# Big data in macroeconomics

Lucrezia Reichlin presented yesterday at the EEA’s annual meetings “Big Data and Macro Econometrics”. (Here are some older slides from a similar talk.)

She recommends using a large number of macroeconomic series with dimension reduction, such as Lasso and Ridge regression. These methods are intuitively appealing and work well. Packages such as glmnet automatically choose a mix of these two methods based on cross-validation.

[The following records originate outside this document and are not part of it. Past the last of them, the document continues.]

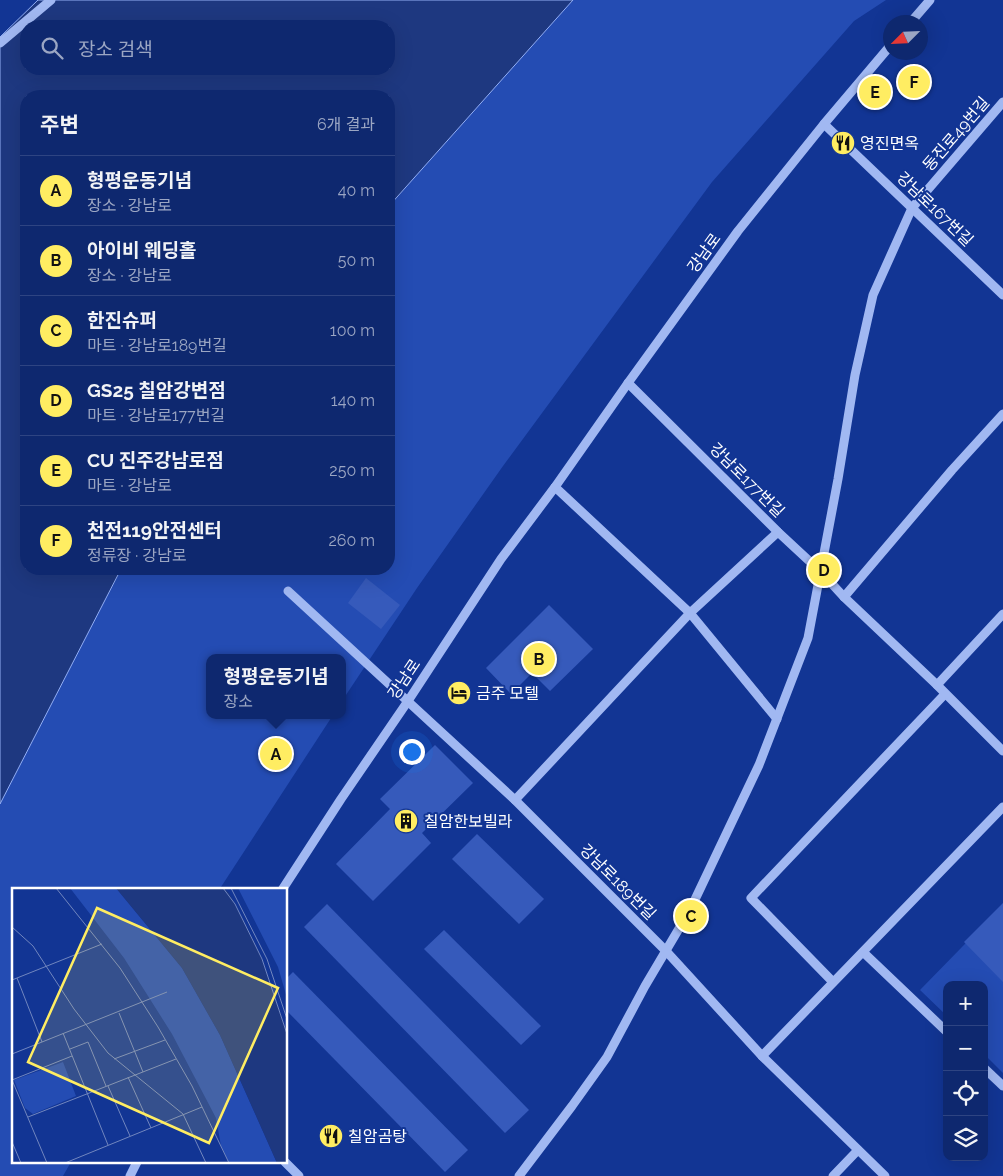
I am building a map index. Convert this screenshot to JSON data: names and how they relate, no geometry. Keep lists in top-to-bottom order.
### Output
{
  "streets": {
    "street": [
      "동진로49번길",
      "강남로167번길",
      "강남로",
      "강남로177번길",
      "강남로189번길"
    ]
  },
  "crossings": [
    ["동진로49번길", "강남로167번길"],
    ["동진로49번길", "강남로177번길"],
    ["동진로49번길", "강남로189번길"],
    ["강남로167번길", "강남로"],
    ["강남로", "강남로177번길"],
    ["강남로", "강남로189번길"]
  ],
  "places": {
    "restaurant": ["영진면옥", "칠암곰탕"],
    "hotel": ["금주 모텔"],
    "building": ["칠암한보빌라"]
  },
  "north": "bottom left",
  "page": {
    "search": "장소 검색",
    "pins": [
      "F",
      "E",
      "D",
      "B",
      "A",
      "C"
    ],
    "heading": ["주변", "6개 결과"],
    "list": [
      {
        "mark": "A",
        "name": "형평운동기념",
        "note": "장소 · 강남로",
        "value": "40 m"
      },
      {
        "mark": "B",
        "name": "아이비 웨딩홀",
        "note": "장소 · 강남로",
        "value": "50 m"
      },
      {
        "mark": "C",
        "name": "한진슈퍼",
        "note": "마트 · 강남로189번길",
        "value": "100 m"
      },
      {
        "mark": "D",
        "name": "GS25 칠암강변점",
        "note": "마트 · 강남로177번길",
        "value": "140 m"
      },
      {
        "mark": "E",
        "name": "CU 진주강남로점",
        "note": "마트 · 강남로",
        "value": "250 m"
      },
      {
        "mark": "F",
        "name": "천전119안전센터",
        "note": "정류장 · 강남로",
        "value": "260 m"
      }
    ],
    "popup": ["형평운동기념", "장소"],
    "map_buttons": ["+", "−"]
  }
}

Unfortunately, there was no discussion on the difficulties of applying resampling methods with aggregate time series. In macro, the time series dimension of the data is always shorter than we would like it. You might have 50 years of data and if you’re lucky that comes in quarterly or monthly frequency. And even if you extend your series back a couple of decades or across countries, our number of observations doesn’t become very large.

Instead, it’s becoming easier to find more variables to describe the same economy. We can use consumer surveys, scanner data or scrape the web for a more detailed view of the economy, but our number of observations grow only slowly. And frankly, the opposite would be better: I would rather observe only 10 or 20 variables from one economy over a really long time (or equivalently from many similar economies) than hundreds or thousands of variables about only one economy.

The fact that our number of observations grows slowly limits the scope for slicing samples into training, cross-validation and test sets. Thus, the focus in macroeconometrics is a lot more on dimension reduction than it is on an unguided search for patterns.